[[ PAGE EXTRACT open ]]

So the other day, I sat together with friends at lunch and they said they follow a low histamine diet. And I thought – interesting. I genuinely have not heard about this one (?!). Now, I do appreciate that it is January and January tends to bring heightened awareness and spamming with regards to fad diets and “quick fixes” to our not-needing-to-be-fixed-in-the-first-place bodies. So please allow me to be clear: There are times where our bodies need (or want) to follow different dietary requirements. Because we are going through illness/injury or some form of (auto)immune issue that needs management. So when I speak about “diet” in this sense it refers to dietary requirements, not to losing weight. You can also read more about why I don’t believe in diets here.
What is a Low Histamine Diet?
Coming back to the question that I asked myself originally when I heard my friend talk about. What is a Low Histamine Diet?
What is Histamine?

[[ PAGE EXTRACT closed ]]

▸ THINGS TO DO:
A. In the low histamine diet post, why might our bodies need or want to follow different dietary requirements? Explain in one to three sentences.
B. In the low histamine diet post, where was the writer when friends said they follow a low histamine diet?
C. Return the passage of the low histamine diet post starting with "So the other" and going on through "in diets here.".

[[ DATA FOR ANALYSIS open ]]

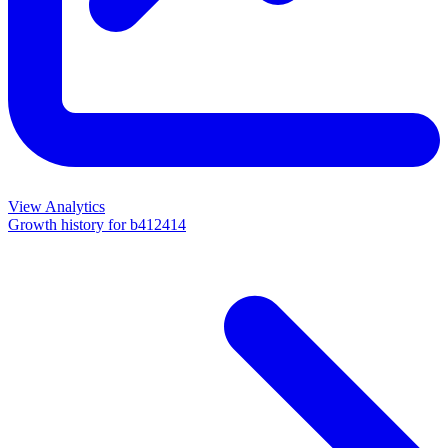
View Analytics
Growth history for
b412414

[[ DATA FOR ANALYSIS closed ]]
[[ DATA FOR ANALYSIS open ]]

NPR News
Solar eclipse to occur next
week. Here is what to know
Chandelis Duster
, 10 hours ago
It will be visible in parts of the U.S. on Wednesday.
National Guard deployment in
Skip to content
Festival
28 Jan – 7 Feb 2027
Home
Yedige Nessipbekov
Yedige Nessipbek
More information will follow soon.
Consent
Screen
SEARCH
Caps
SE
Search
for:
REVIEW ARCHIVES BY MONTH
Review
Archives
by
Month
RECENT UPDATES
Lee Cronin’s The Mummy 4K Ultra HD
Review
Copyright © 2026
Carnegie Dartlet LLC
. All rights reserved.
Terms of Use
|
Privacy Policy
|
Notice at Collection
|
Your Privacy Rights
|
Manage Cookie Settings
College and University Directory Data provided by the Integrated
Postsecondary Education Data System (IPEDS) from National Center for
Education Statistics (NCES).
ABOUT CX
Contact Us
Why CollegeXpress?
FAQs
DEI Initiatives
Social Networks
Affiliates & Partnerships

[[ DATA FOR ANALYSIS closed ]]

▸ RESULTS OF THE EXERCISE:
A. Our bodies may need or want different dietary requirements when we are going through illness or injury. They may also need them when we have some form of (auto)immune issue that needs management.

B. At lunch with friends.

C.
So the other day, I sat together with friends at lunch and they said they follow a low histamine diet. And I thought – interesting. I genuinely have not heard about this one (?!). Now, I do appreciate that it is January and January tends to bring heightened awareness and spamming with regards to fad diets and “quick fixes” to our not-needing-to-be-fixed-in-the-first-place bodies. So please allow me to be clear: There are times where our bodies need (or want) to follow different dietary requirements. Because we are going through illness/injury or some form of (auto)immune issue that needs management. So when I speak about “diet” in this sense it refers to dietary requirements, not to losing weight. You can also read more about why I don’t believe in diets here.